Im Umfeld des Irak-Kriegs haben die bilateralen Beziehungen zwischen Ankara und Washington gelitten, schon deshalb bietet sich die Station für den Präsidenten an. Doch in der Türkei, einer Brücke zwischen dem Islam und der westlichen Welt, wird Barack Obama sicher auch die Beziehungen zur muslimischen Welt insgesamt im Blick haben. Er hat in dieser Hinsicht einen Neuanfang versprochen, die Wunden der vergangenen Jahre sind noch frisch.

Mitte Dezember in Bagdad, Barack Obama ist schon gewählt, doch noch heißt der amtierende Präsident George Bush. Beim Abschiedsbesuch im Irak kommt es während der Pressekonferenz zum Eklat. Der irakische Fernsehjournalist Muntaser al-Saidi wirft zwei Schuhe nach dem Präsidenten, zusammen mit dem Ausruf: "Dies ist dein Abschiedskuss, du Hund", die ultimative Beleidigung in der arabischen Welt. Und auch wenn George Bush die Szene als harmlos darzustellen versuchte, al-Saidi ist dafür inzwischen zu einer dreijährigen Gefängnisstrafe verurteilt worden. Und auch wenn gestritten wird, ob al-Saidi stellvertretend für eine Mehrheit im Irak gehandelt hat: Weltweit wurde der Schuhwurf zum Sinnbild des Protests gegen eine amerikanische Politik, die in den vergangenen Jahren zu tiefen Gräben zwischen dem Westen und der muslimischen Welt geführt hat und zur Quittung für einen Präsidenten, der diese Politik maßgeblich gestaltet hat. James Zogby ist Präsident des arabisch-amerikanischen Instituts in Washington:

"Ein Präsident, der einerseits von Respekt vor dem Islam sprach und null Toleranz in Sachen Diskriminierung forderte, auf der anderen Seite aber mit seiner Politik einen Kampf der Kulturen förderte und einen Rechtsrahmen schaffte, durch den Besucher und Amerikaner arabischer und muslimischer Herkunft schikaniert wurden."

Konflikte zwischen Amerika und der muslimischen Welt sind keine Erscheinungen der letzten acht Jahre, meint Dalia Mogahed, sie leitet das Zentrum für Muslim-Studien am Meinungsforschungszentrum Gallup in der amerikanischen Hauptstadt.

"Der Konflikt kreiste immer um politische Differenzen, in der Regel war es der palästinensisch-israelische Konflikt oder der Golf Krieg", "

so Mogahed.

""Es ging um unterschiedliche Interessen, zum Beispiel beim Öl: Erst in den letzten acht Jahren kam die religiöse Ebene in den Konflikt, der Glauben, die Amerikaner seien darauf aus, den Islam zu zerstören."

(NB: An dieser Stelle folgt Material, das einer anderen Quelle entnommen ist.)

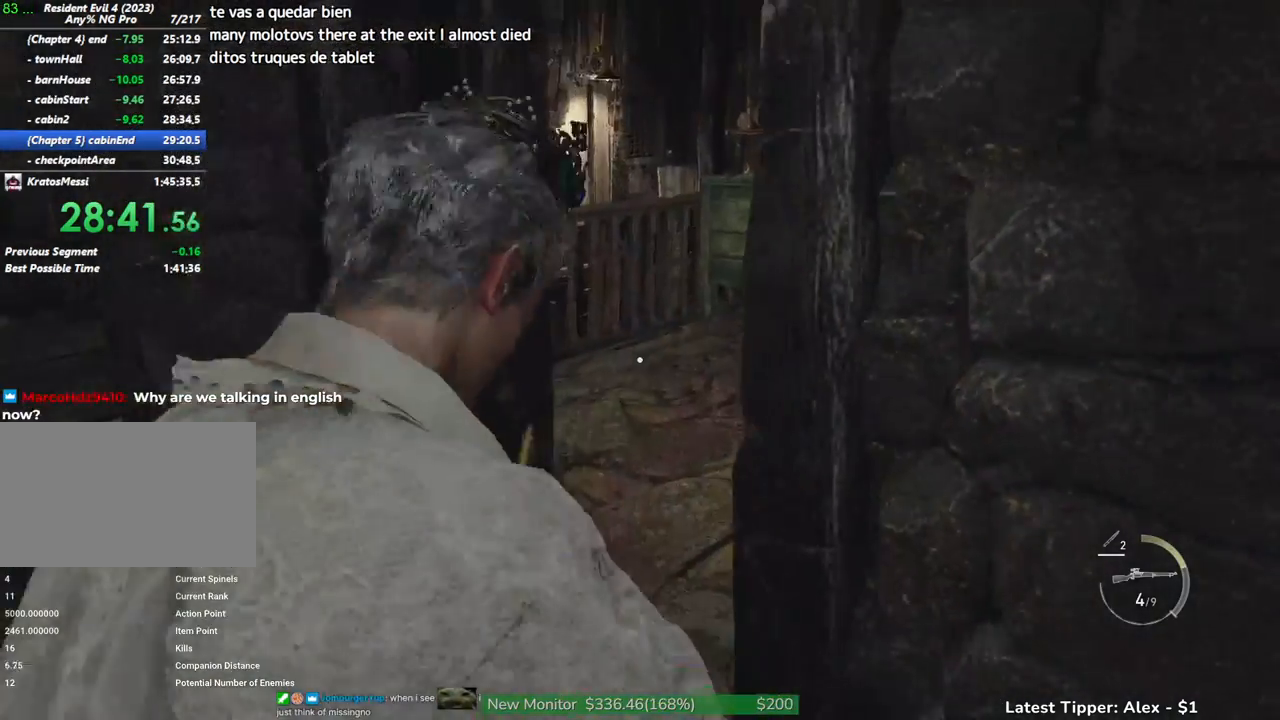
{"keys": ["d", "shift", "w"], "mouse": [], "events": [[217, "d", "down"], [217, "mouse_wheel", "down"], [267, "mouse_wheel", "up"]]}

Selbst wenn Barack Obama im Mittleren Osten einen Neuanfang sucht, ja bemüht ist, viele Entscheidungen seines Vorgängers umzukehren, auch Obama knüpft an die zentralen Ausgangspunkte dieser Krise an. Wir haben uns diesen Krieg nicht ausgesucht, sagte er vor wenigen Tagen bei der Vorlage seiner neuen Strategie für Afghanistan und Pakistan:

"Fast dreitausend Amerikaner sind am 11. September ums Leben gekommen, Menschen, die nichts weiter taten, als zur Arbeit zu gehen,"

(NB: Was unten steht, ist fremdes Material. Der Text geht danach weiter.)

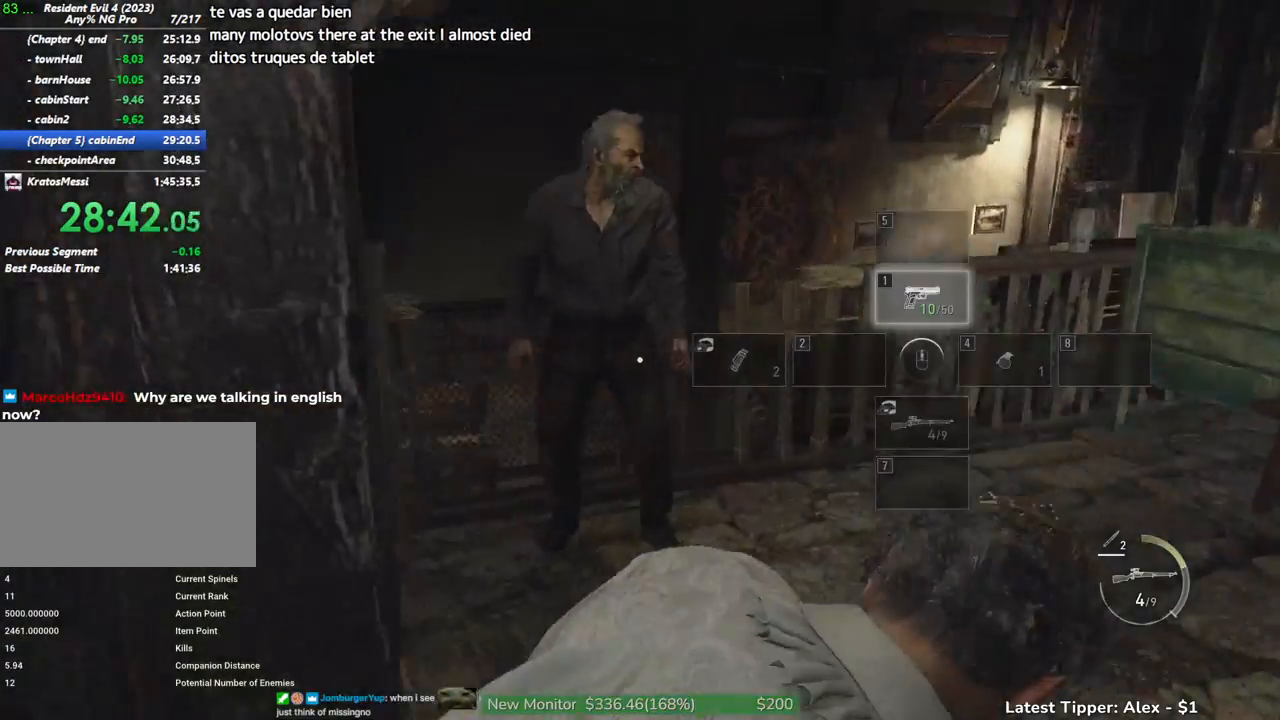
{"keys": ["d", "s", "shift"], "mouse": [], "events": [[50, "w", "up"], [250, "s", "down"]]}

so Obama weiter und James Zogby von arabisch-amerikanischen Institut stimmt zu:

"So sehr ich die Bush-Regierung kritisiere, die 19 Attentäter und ihre Hintermänner sind Ausgangspunkt für alles, was folgte."

Und es war aus Sicht Zogbys eine willkommene Vorlage für die Neokonservativen in der Regierung Bush. Ideologen, die nicht erst mit dem 11. September in Washington an die Macht kamen, die sich aber danach im Recht glaubten, den von ihnen sogenannten globalen Krieg gegen den Terror mit allen Mitteln zu führen. Dick Cheney, Vize-Präsident unter George Bush sieht sich heute alles in allem bestätigt. In seinem ersten Interview nach dem Machtwechsel sagte er vor zwei Wochen gegenüber CNN:

"Wir haben das erreicht, was wir uns vorgenommen hatten, wir haben im Zentrum des Mittleren Ostens, im Irak, eine demokratisch gewählte Regierung geschaffen,"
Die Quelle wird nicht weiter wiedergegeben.